Task to carry out:
Without the pictures, can you quote each line below exactly?

Dataset excerpts:
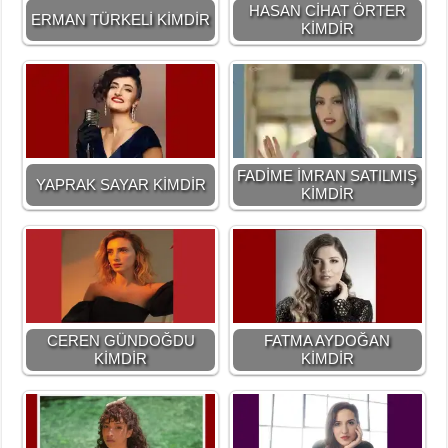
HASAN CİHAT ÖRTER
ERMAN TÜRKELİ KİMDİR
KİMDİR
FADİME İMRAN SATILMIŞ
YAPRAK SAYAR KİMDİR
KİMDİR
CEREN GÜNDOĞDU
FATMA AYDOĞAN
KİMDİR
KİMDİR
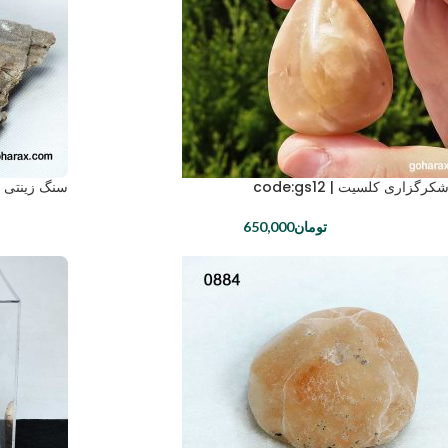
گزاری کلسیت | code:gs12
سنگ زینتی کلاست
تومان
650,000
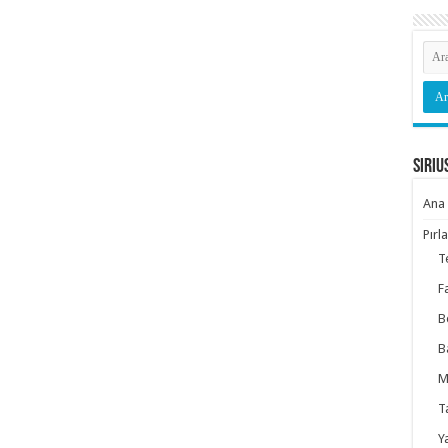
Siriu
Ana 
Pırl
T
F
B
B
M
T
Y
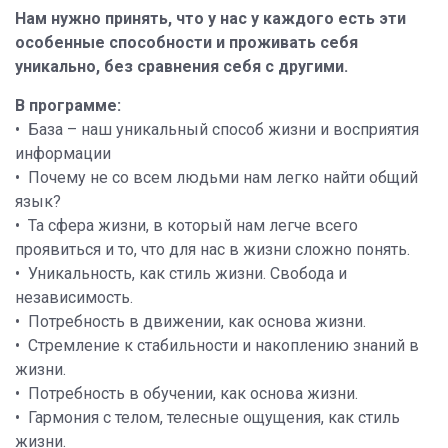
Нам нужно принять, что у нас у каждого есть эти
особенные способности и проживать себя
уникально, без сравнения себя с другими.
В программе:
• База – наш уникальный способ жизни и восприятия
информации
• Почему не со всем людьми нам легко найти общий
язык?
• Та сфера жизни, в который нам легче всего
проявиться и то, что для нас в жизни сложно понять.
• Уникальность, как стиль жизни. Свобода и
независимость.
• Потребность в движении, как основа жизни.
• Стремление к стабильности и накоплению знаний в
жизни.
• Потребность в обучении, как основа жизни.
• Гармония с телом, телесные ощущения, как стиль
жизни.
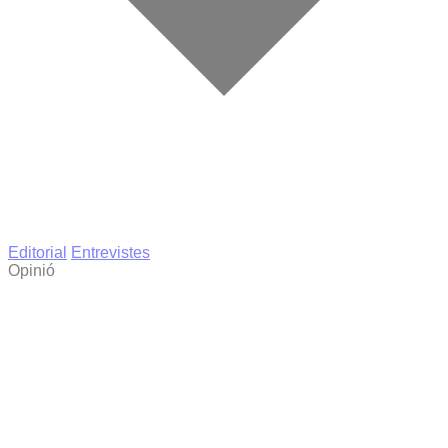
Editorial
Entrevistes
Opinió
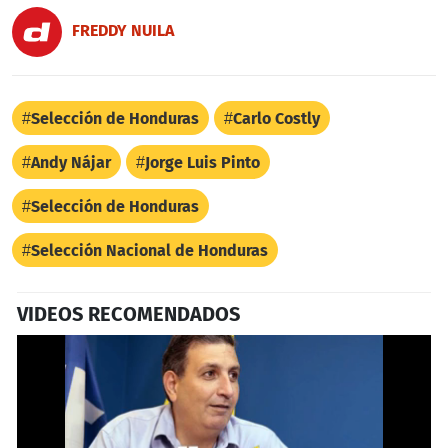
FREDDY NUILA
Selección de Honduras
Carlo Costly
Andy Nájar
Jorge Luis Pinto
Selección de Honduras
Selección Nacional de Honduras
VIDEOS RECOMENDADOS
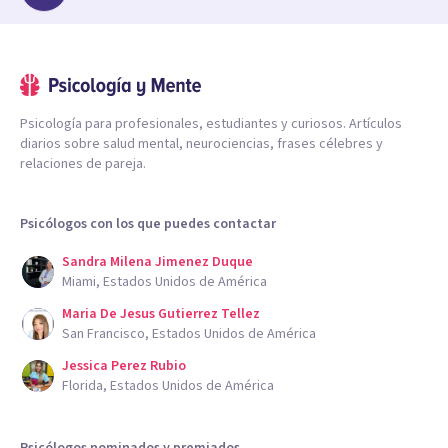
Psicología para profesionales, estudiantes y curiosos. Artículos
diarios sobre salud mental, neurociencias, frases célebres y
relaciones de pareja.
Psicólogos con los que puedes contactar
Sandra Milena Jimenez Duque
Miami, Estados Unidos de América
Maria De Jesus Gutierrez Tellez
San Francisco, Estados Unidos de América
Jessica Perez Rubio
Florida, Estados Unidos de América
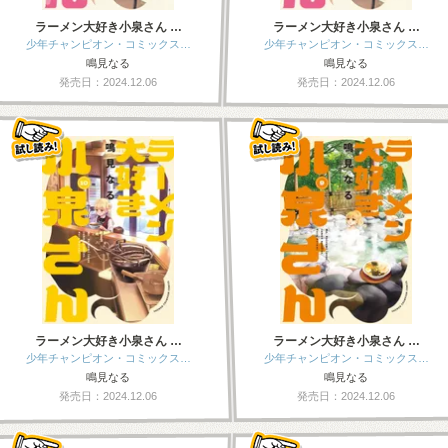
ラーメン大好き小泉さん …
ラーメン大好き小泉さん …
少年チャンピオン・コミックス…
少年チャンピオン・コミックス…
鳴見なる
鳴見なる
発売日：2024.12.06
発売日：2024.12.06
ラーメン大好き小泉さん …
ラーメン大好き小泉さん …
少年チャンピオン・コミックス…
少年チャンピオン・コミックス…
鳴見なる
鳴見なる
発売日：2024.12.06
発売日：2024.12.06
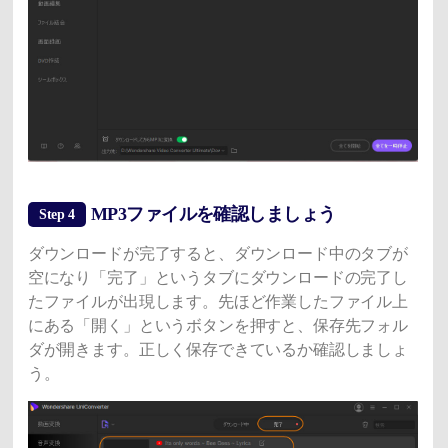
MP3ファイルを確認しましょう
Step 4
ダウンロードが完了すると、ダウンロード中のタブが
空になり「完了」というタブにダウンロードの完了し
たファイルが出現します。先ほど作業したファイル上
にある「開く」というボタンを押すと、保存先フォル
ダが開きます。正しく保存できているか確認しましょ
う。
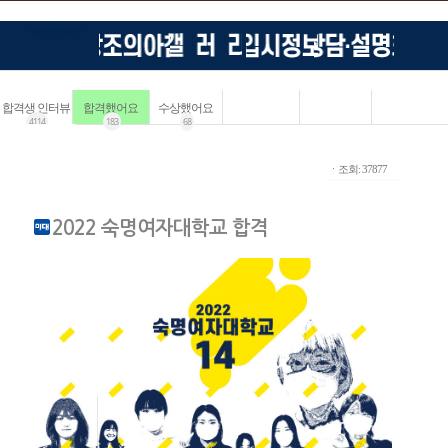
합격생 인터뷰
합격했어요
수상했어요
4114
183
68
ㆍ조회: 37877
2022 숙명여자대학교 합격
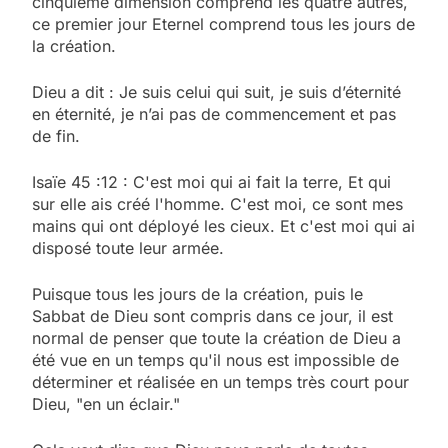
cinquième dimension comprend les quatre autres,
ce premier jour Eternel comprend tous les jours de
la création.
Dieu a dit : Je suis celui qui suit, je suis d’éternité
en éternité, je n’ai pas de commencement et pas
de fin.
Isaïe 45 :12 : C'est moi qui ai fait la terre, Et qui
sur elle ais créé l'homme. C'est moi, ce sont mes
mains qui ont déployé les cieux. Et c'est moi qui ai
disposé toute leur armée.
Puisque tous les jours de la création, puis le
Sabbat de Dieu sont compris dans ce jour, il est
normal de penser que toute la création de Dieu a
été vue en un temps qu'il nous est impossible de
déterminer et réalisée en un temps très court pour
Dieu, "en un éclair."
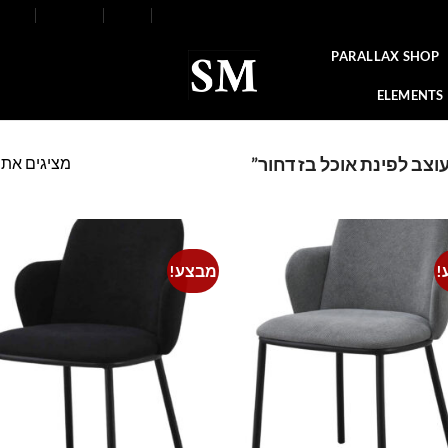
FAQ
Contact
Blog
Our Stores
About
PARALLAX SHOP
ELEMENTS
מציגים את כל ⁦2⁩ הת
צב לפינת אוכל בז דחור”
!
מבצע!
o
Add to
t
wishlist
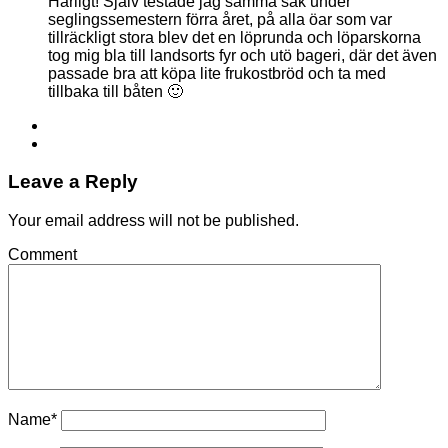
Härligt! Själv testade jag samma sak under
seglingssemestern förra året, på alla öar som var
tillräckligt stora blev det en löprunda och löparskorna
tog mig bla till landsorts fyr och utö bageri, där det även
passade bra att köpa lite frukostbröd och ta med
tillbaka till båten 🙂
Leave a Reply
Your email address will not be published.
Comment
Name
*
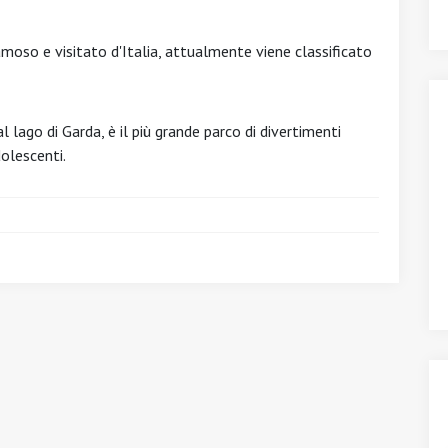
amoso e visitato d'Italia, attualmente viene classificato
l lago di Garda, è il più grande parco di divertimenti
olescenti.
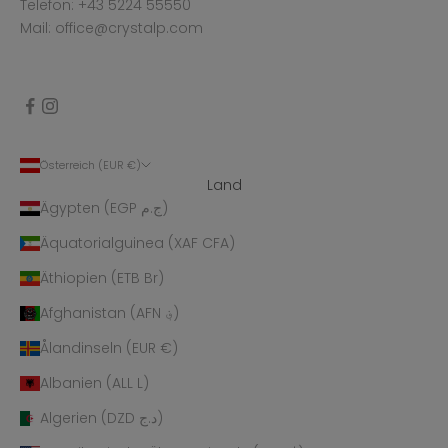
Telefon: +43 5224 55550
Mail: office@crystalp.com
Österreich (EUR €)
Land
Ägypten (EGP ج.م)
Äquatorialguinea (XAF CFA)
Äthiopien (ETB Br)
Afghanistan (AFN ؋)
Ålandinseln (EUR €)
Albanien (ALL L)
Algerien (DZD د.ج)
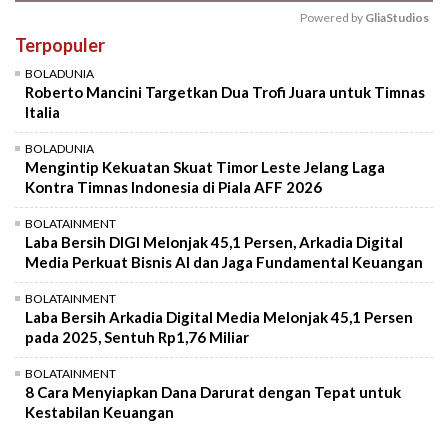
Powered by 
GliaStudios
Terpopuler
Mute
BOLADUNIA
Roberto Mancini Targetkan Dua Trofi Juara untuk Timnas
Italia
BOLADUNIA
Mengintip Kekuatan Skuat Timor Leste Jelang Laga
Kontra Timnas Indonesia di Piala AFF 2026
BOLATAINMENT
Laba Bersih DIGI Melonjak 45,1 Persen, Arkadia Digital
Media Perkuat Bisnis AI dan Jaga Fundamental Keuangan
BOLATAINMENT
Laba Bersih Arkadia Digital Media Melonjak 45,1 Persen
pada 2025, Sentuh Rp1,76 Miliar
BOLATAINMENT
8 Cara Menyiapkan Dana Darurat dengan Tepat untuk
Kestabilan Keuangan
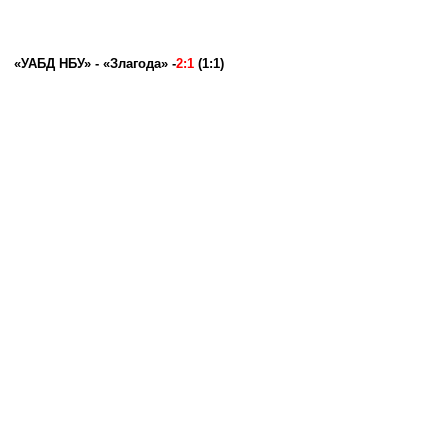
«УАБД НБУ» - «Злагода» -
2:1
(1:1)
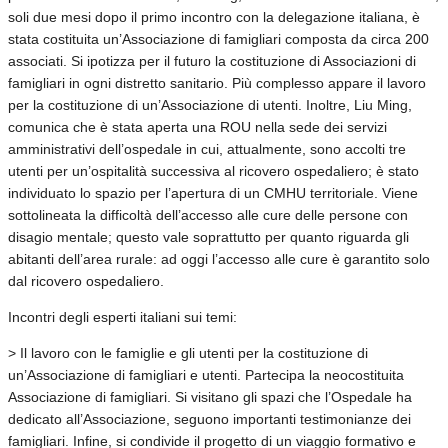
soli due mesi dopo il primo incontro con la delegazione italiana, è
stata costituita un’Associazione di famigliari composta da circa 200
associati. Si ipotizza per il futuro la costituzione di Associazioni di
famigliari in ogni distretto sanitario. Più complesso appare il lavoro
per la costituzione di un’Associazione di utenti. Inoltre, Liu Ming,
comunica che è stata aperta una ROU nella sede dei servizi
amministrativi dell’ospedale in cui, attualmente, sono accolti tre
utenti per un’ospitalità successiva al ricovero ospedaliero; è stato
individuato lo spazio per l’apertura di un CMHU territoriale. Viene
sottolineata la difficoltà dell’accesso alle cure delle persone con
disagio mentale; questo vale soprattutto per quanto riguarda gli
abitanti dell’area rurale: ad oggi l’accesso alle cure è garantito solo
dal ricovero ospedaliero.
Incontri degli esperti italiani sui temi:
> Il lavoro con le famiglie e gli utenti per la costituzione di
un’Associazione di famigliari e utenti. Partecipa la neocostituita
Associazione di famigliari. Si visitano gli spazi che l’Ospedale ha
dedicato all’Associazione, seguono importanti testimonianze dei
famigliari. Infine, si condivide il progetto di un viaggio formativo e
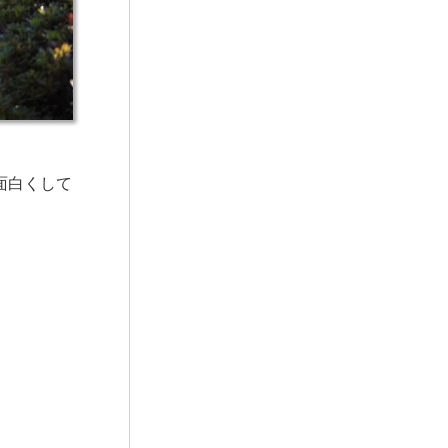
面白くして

Result below:
HASAN CİHAT ÖRTER
ERMAN TÜRKELİ KİMDİR
KİMDİR
FADİME İMRAN SATILMIŞ
YAPRAK SAYAR KİMDİR
KİMDİR
CEREN GÜNDOĞDU
FATMA AYDOĞAN
KİMDİR
KİMDİR
گزاری کلسیت | code:gs12
سنگ زینتی کلاست
تومان
650,000
Siriu
Ana 
Pırl
T
F
B
B
M
T
Y
Нам нужно принять, что у нас у каждого есть эти
особенные способности и проживать себя
уникально, без сравнения себя с другими.
В программе:
• База – наш уникальный способ жизни и восприятия
информации
• Почему не со всем людьми нам легко найти общий
язык?
• Та сфера жизни, в который нам легче всего
проявиться и то, что для нас в жизни сложно понять.
• Уникальность, как стиль жизни. Свобода и
независимость.
• Потребность в движении, как основа жизни.
• Стремление к стабильности и накоплению знаний в
жизни.
• Потребность в обучении, как основа жизни.
• Гармония с телом, телесные ощущения, как стиль
жизни.
Editorial
Entrevistes
Opinió
FREDDY NUILA
Selección de Honduras
Carlo Costly
Andy Nájar
Jorge Luis Pinto
Selección de Honduras
Selección Nacional de Honduras
VIDEOS RECOMENDADOS
Psicología para profesionales, estudiantes y curiosos. Artículos
diarios sobre salud mental, neurociencias, frases célebres y
relaciones de pareja.
Psicólogos con los que puedes contactar
Sandra Milena Jimenez Duque
Miami, Estados Unidos de América
Maria De Jesus Gutierrez Tellez
San Francisco, Estados Unidos de América
Jessica Perez Rubio
Florida, Estados Unidos de América
ラーメン大好き小泉さん …
ラーメン大好き小泉さん …
少年チャンピオン・コミックス…
少年チャンピオン・コミックス…
鳴見なる
鳴見なる
発売日：2024.12.06
発売日：2024.12.06
ラーメン大好き小泉さん …
ラーメン大好き小泉さん …
少年チャンピオン・コミックス…
少年チャンピオン・コミックス…
鳴見なる
鳴見なる
発売日：2024.12.06
発売日：2024.12.06
MP3ファイルを確認しましょう
Step 4
ダウンロードが完了すると、ダウンロード中のタブが
空になり「完了」というタブにダウンロードの完了し
たファイルが出現します。先ほど作業したファイル上
にある「開く」というボタンを押すと、保存先フォル
ダが開きます。正しく保存できているか確認しましょ
う。
합격생 인터뷰
합격했어요
수상했어요
4114
183
68
ㆍ조회: 37877
2022 숙명여자대학교 합격
cinquième dimension comprend les quatre autres,
ce premier jour Eternel comprend tous les jours de
la création.
Dieu a dit : Je suis celui qui suit, je suis d’éternité
en éternité, je n’ai pas de commencement et pas
de fin.
Isaïe 45 :12 : C'est moi qui ai fait la terre, Et qui
sur elle ais créé l'homme. C'est moi, ce sont mes
mains qui ont déployé les cieux. Et c'est moi qui ai
disposé toute leur armée.
Puisque tous les jours de la création, puis le
Sabbat de Dieu sont compris dans ce jour, il est
normal de penser que toute la création de Dieu a
été vue en un temps qu'il nous est impossible de
déterminer et réalisée en un temps très court pour
Dieu, "en un éclair."
FAQ
Contact
Blog
Our Stores
About
PARALLAX SHOP
ELEMENTS
מציגים את כל ⁦2⁩ הת
צב לפינת אוכל בז דחור”
!
מבצע!
o
Add to
t
wishlist
Härligt! Själv testade jag samma sak under
seglingssemestern förra året, på alla öar som var
tillräckligt stora blev det en löprunda och löparskorna
tog mig bla till landsorts fyr och utö bageri, där det även
passade bra att köpa lite frukostbröd och ta med
tillbaka till båten 🙂
Leave a Reply
Your email address will not be published.
Comment
Name
*
amoso e visitato d'Italia, attualmente viene classificato
l lago di Garda, è il più grande parco di divertimenti
olescenti.
Telefon: +43 5224 55550
Mail: office@crystalp.com
Österreich (EUR €)
Land
Ägypten (EGP ج.م)
Äquatorialguinea (XAF CFA)
Äthiopien (ETB Br)
Afghanistan (AFN ؋)
Ålandinseln (EUR €)
Albanien (ALL L)
Algerien (DZD د.ج)
Powered by 
GliaStudios
Terpopuler
Mute
BOLADUNIA
Roberto Mancini Targetkan Dua Trofi Juara untuk Timnas
Italia
BOLADUNIA
Mengintip Kekuatan Skuat Timor Leste Jelang Laga
Kontra Timnas Indonesia di Piala AFF 2026
BOLATAINMENT
Laba Bersih DIGI Melonjak 45,1 Persen, Arkadia Digital
Media Perkuat Bisnis AI dan Jaga Fundamental Keuangan
BOLATAINMENT
Laba Bersih Arkadia Digital Media Melonjak 45,1 Persen
pada 2025, Sentuh Rp1,76 Miliar
BOLATAINMENT
8 Cara Menyiapkan Dana Darurat dengan Tepat untuk
Kestabilan Keuangan
«УАБД НБУ» - «Злагода» -
2:1
(1:1)
soli due mesi dopo il primo incontro con la delegazione italiana, è
stata costituita un’Associazione di famigliari composta da circa 200
associati. Si ipotizza per il futuro la costituzione di Associazioni di
famigliari in ogni distretto sanitario. Più complesso appare il lavoro
per la costituzione di un’Associazione di utenti. Inoltre, Liu Ming,
comunica che è stata aperta una ROU nella sede dei servizi
amministrativi dell’ospedale in cui, attualmente, sono accolti tre
utenti per un’ospitalità successiva al ricovero ospedaliero; è stato
individuato lo spazio per l’apertura di un CMHU territoriale. Viene
sottolineata la difficoltà dell’accesso alle cure delle persone con
disagio mentale; questo vale soprattutto per quanto riguarda gli
abitanti dell’area rurale: ad oggi l’accesso alle cure è garantito solo
dal ricovero ospedaliero.
Incontri degli esperti italiani sui temi:
> Il lavoro con le famiglie e gli utenti per la costituzione di
un’Associazione di famigliari e utenti. Partecipa la neocostituita
Associazione di famigliari. Si visitano gli spazi che l’Ospedale ha
dedicato all’Associazione, seguono importanti testimonianze dei
famigliari. Infine, si condivide il progetto di un viaggio formativo e
面白くして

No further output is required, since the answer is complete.